Lesson 1.1. Planning the Project
Figure 1-1. Steps in planning a project.
Perhaps the most difficult step in Project 2003 is the first one: planning the project. Planning requires constant research and editing. In fact, you may find that the planning stage of a project doesn't really end until you're finished with the project.
So how can you prepare yourself, and what can you do to make this process pain-free? The illustration in Figure 1-1 shows a common progression of steps to take when planning a project, depending on the type of project you're tackling. Table 1-1 describes these steps in further detail. It is important to note, however, that these steps are merely guidelines for planning a project and will change depending on the type of project you are doing.
Table 1-1. Planning Steps
Define a project
Initiate the project: Clearly identify the purpose and goals of the project; estimate when key resources will be available to work on the project; make backup plans for key project components; and identify the project's constraints and limitations, such as the schedule, resources, budget, and scope.
Start a project file: Create the project's file and set the project's properties, such as working time (i.e., Monday through Friday, 8 a.m. to 5 p.m.).
Define project deliverables: Define the actual product or service that meets the project's objectives.
Plan project activities
Define phases and create a task list: Enter the tasks required to complete the project, define the project's phases, and add any supporting information to the task.
Show the project's organization: Structure the tasks into their respective phases, and create a hierarchy of summary tasks and subtasks.
Organize the project into master project and subproject files: Complete a large project (master project) by completing smaller projects (subprojects).
Estimate task duration: Estimate how long a task will take to complete, considering nonworking time. Fine-tune duration with the Task Calendar.
Set task dependencies and constraints: Identify and link tasks that affect the progress of another task.
Create interrelationships with projects: Identify tasks in the master project that are dependent upon tasks in subprojects.
Plan for and gather resources
Estimate resource needs: Compile a list of all the resources you will need, and change the project duration as necessary.
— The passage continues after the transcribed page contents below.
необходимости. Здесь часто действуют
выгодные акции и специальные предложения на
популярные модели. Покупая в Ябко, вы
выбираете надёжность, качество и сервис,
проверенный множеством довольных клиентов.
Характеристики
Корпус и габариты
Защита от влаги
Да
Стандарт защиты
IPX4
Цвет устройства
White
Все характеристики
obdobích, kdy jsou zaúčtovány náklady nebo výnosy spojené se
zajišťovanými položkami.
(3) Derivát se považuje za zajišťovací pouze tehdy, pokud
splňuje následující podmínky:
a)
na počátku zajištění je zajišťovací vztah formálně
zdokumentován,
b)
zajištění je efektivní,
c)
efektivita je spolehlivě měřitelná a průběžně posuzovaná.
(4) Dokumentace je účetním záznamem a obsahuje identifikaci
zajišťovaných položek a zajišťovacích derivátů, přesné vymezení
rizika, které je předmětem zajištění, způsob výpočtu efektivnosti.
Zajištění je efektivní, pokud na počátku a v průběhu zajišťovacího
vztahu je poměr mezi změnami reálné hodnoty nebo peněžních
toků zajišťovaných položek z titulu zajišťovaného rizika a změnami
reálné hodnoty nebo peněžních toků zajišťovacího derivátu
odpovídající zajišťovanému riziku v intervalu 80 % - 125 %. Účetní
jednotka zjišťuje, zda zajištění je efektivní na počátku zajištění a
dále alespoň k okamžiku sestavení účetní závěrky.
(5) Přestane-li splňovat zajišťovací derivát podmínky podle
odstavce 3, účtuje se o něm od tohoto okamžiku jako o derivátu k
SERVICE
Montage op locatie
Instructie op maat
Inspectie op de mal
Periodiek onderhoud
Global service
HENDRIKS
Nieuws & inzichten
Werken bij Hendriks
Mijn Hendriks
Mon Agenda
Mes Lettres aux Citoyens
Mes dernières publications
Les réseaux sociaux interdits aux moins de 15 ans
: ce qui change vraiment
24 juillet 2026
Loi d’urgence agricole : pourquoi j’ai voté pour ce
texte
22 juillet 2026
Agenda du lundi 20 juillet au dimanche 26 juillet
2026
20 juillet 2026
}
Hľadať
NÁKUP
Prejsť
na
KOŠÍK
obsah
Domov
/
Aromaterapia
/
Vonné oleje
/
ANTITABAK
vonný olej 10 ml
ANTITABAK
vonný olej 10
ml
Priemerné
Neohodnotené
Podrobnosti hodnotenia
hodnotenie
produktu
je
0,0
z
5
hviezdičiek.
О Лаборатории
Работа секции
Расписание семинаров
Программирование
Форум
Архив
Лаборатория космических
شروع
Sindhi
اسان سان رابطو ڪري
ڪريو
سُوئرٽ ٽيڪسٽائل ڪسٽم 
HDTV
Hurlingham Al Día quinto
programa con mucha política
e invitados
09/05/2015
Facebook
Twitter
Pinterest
Also get input from others involved in the project.
Enter resource information and set working times: Update information about the resources, and set the hours they will work.
Share resources among projects: Sharing resources can help make it easier to manage a project's progress.
Assign resources to tasks: Assign resources to specific tasks and the amount of time they are expected to work on the task.
Plan project costs
Estimate costs: Research previous projects to estimate how much a task will cost.
Define and share cost information: Prepare a budget, establish a baseline plan, and share the information with the parties involved.
Prepare to manage costs: Set a fiscal year for the project, plan how to track and manage costs, and track the cash-flow plan.
Plan for quality and risks
Plan for quality: Define quality standards and determine how quality affects the overall scope of the project.
Identify and plan for risks: Research reliable resources, identify risks, and create a plan of action to handle risk events should they occur.
Plan security and communication
Set up methods for communicating project information: Decide and establish a procedure for how you want to share project information with everyone involved.
Protect project information: Depending on the communication resource you use, set passwords, specify security settings, etc.
Optimize a project plan
Optimize the project plan to meet the finish date, plan for resources, and complete the project within its budget constraints.
Distribute a project plan
Depending on how you share and communicate the project's information, distribute the project's plan online or in printed format.
Remember, you still have to plan the project yourself. Microsoft Project 2003 can only help you record and keep track of all the tasks, resources, and costs within it.